Thanks everyone for the feedback on this. We’ve been following the discussion closely and wanted to provide a little more context around how the current behavior works and why this isn’t quite as simple as it may seem on the surface.
Right now, scene events on the ZEN32 and ZEN35 are triggered on button release rather than immediately on button press. That’s because the firmware is still determining what kind of action the user is performing:
• single tap
• double/triple tap
• hold
• release
In order to support all of those functions reliably, the device has to wait briefly for the gesture to complete before sending the final Central Scene notification.
This is also the reason we added the option to disable multi tap scene control on the secondary buttons. When multi tap is disabled, the device no longer has to wait and see whether additional taps are coming, which helps reduce the perceived delay.
That said, we completely understand the request for “instant” scene activation where the action would fire immediately on physical button press instead of release. From a technical standpoint, this is possible, but there are some important tradeoffs involved.
The biggest challenge is that once the device fires the scene immediately on the initial button press, it can no longer reliably determine whether the user intended:
• a single tap
• a double tap
• a hold action
For example, if the scene already triggered on the first press, there’s no clean way for the firmware to later reinterpret that same interaction as a double tap without potentially creating duplicate or conflicting actions.

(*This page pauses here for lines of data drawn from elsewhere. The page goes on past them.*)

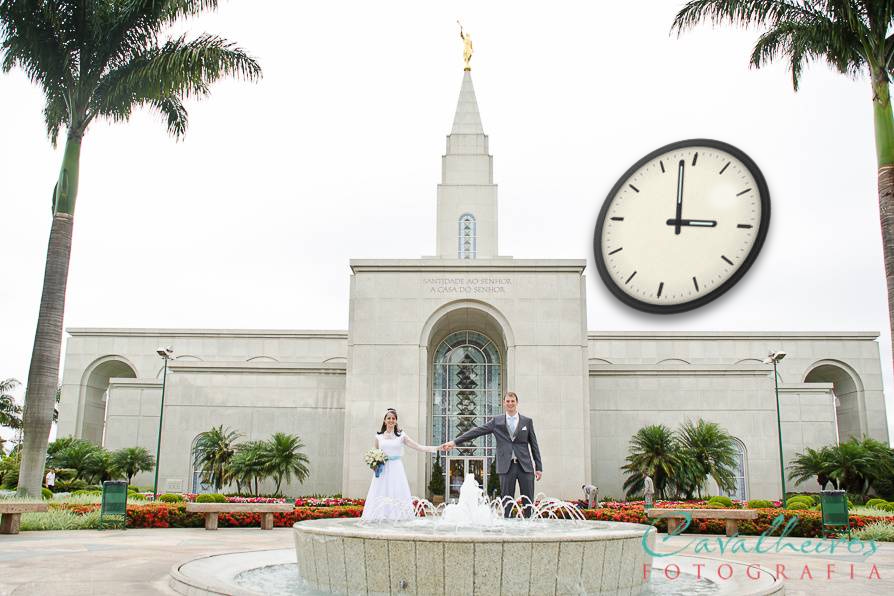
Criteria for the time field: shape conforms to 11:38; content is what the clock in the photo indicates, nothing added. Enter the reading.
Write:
2:58
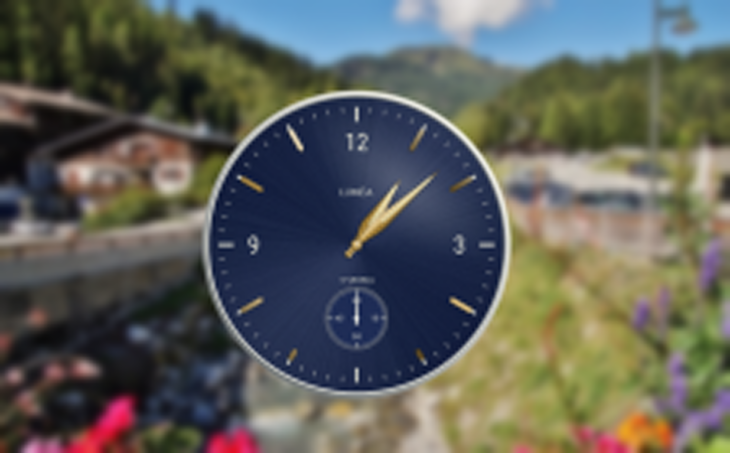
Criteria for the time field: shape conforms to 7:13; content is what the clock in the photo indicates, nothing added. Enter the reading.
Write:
1:08
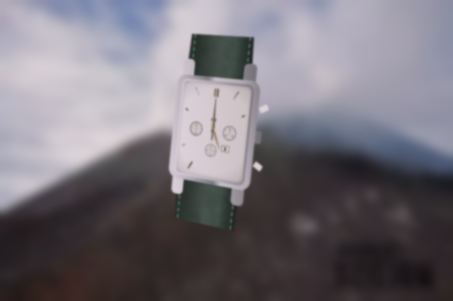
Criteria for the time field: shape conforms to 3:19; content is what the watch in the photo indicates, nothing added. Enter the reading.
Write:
5:00
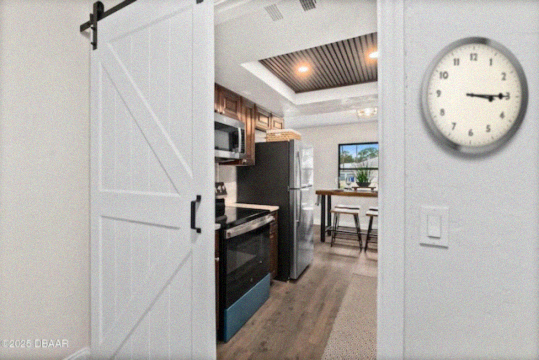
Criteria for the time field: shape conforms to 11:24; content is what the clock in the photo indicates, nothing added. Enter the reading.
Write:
3:15
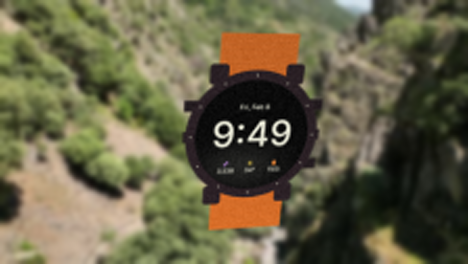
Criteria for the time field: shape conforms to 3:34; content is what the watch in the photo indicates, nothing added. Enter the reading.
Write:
9:49
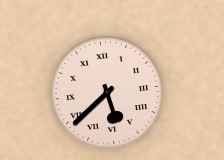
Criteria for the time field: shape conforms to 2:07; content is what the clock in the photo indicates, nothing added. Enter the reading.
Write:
5:39
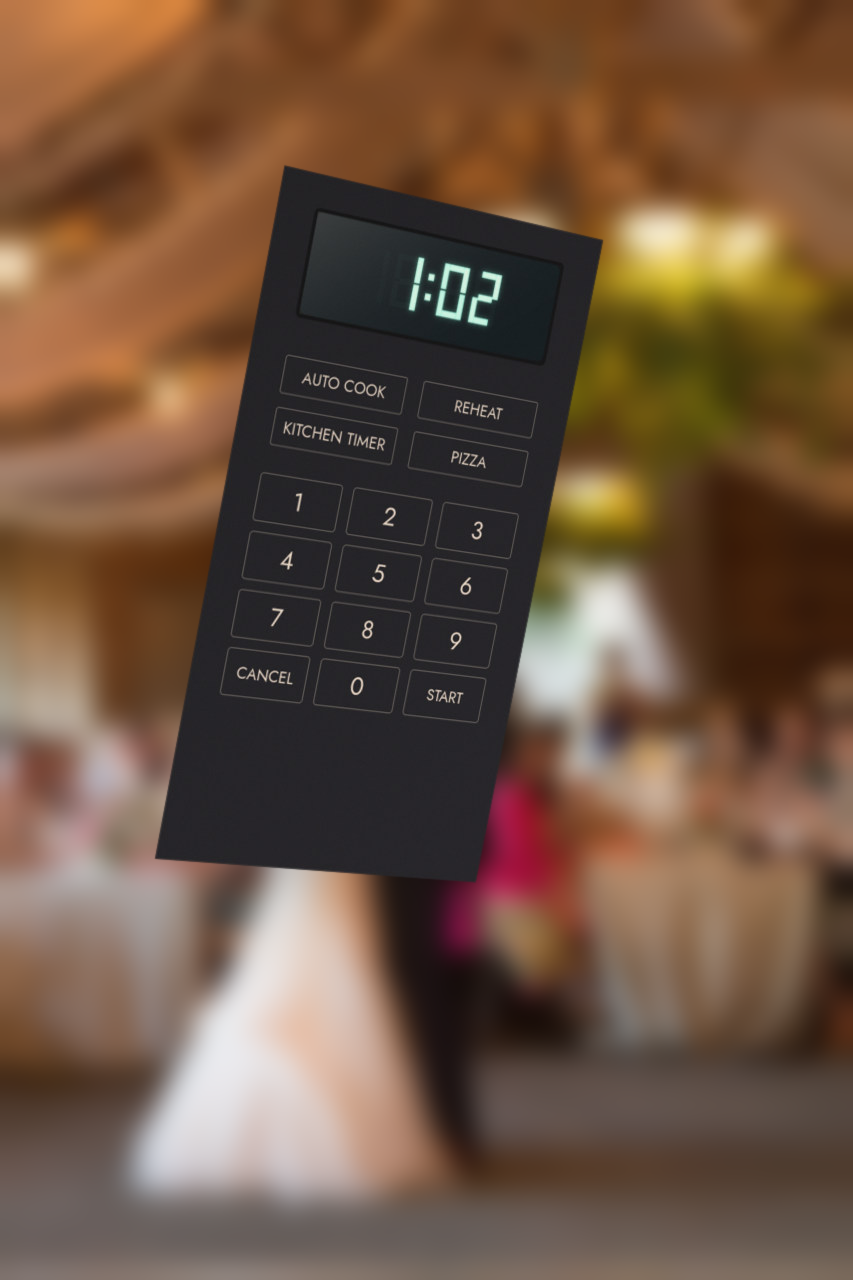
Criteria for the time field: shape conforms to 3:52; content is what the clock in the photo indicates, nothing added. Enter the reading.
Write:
1:02
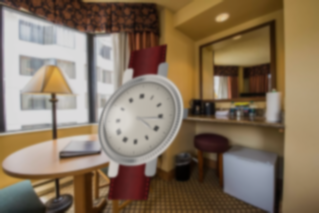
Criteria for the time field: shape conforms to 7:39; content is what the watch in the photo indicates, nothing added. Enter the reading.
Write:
4:16
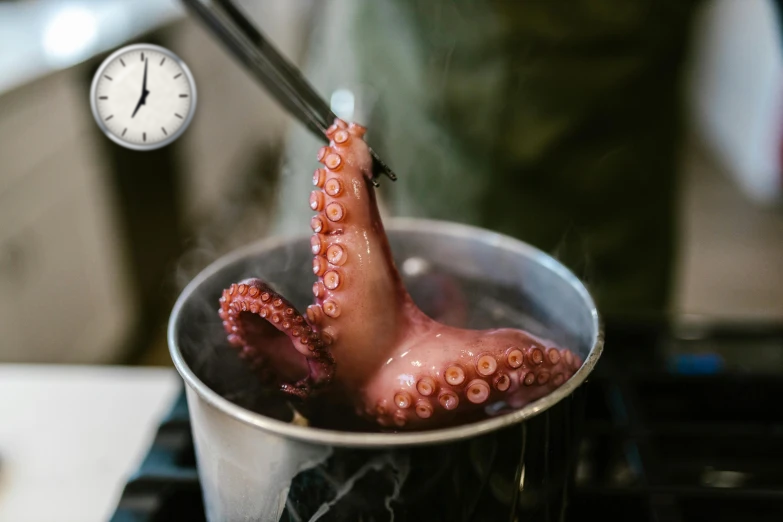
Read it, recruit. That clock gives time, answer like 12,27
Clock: 7,01
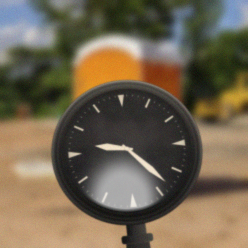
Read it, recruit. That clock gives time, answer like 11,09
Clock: 9,23
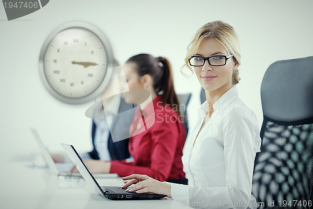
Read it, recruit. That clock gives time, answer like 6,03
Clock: 3,15
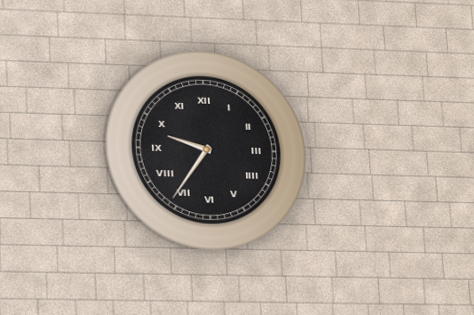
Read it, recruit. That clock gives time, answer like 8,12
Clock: 9,36
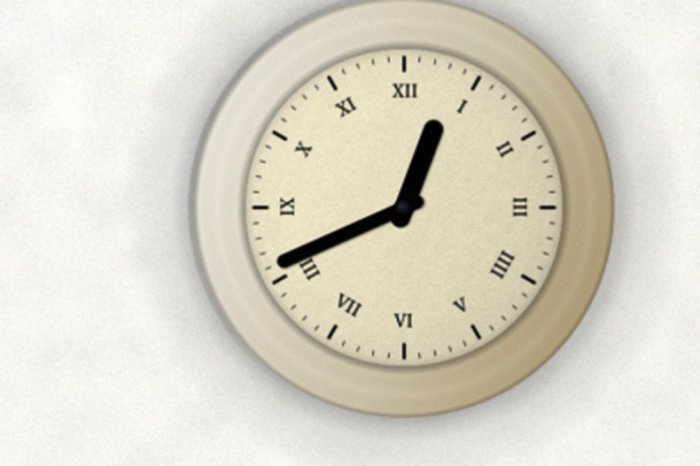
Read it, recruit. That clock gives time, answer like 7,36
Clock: 12,41
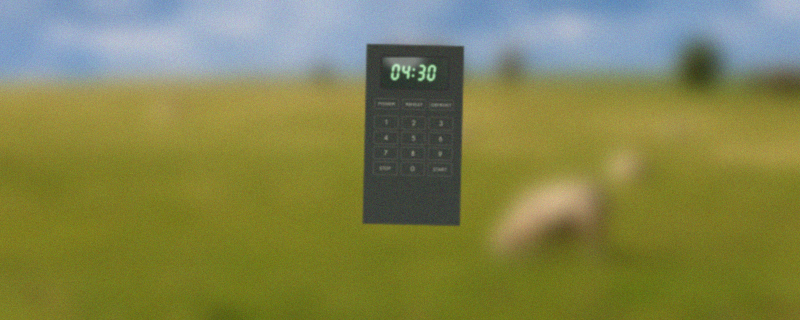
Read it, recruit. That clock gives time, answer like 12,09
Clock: 4,30
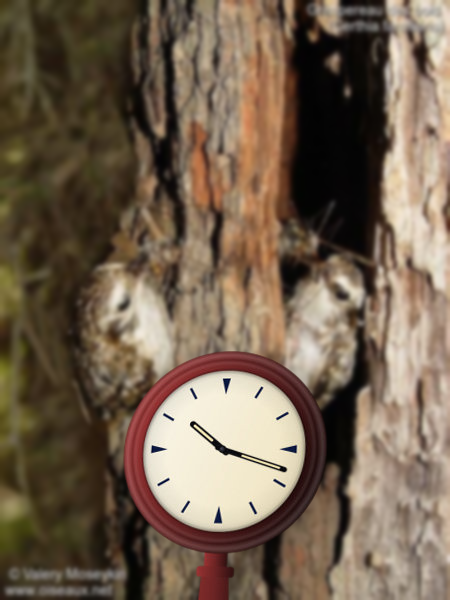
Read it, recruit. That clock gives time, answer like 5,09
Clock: 10,18
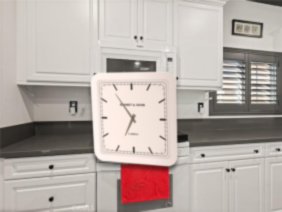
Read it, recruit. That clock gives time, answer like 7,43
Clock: 6,54
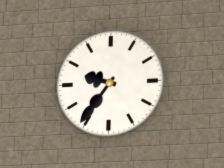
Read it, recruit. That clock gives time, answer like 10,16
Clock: 9,36
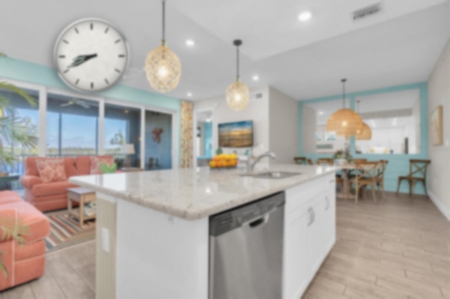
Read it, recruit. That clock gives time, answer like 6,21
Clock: 8,41
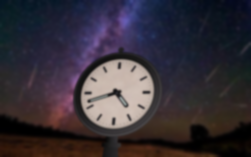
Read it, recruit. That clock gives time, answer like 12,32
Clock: 4,42
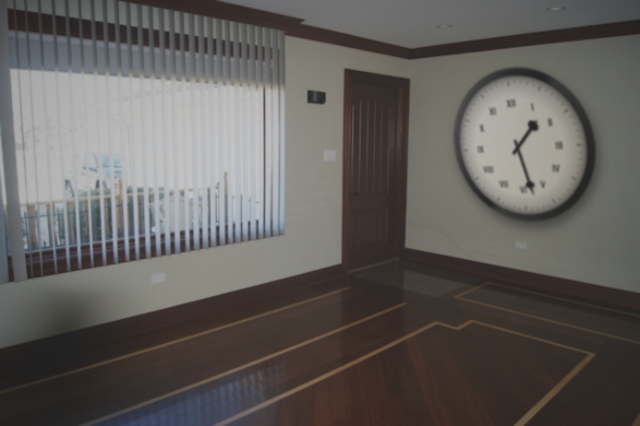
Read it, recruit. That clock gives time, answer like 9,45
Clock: 1,28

Because of that, a true “instant press” mode would likely need to function as its own dedicated operating mode with some limitations, disabling things like multi tap actions and possibly certain hold/release behaviors as well.
We definitely understand why this feature is being requested though. Even very small delays can feel noticeable with lighting controls and scene activation, especially on a fast Z Wave network.
We’ve passed all of the feedback and discussion along to the development team for review to see what might be possible
We appreciate everyone sharing detailed use cases and constructive feedback here since those conversations genuinely help shape future firmware considerations.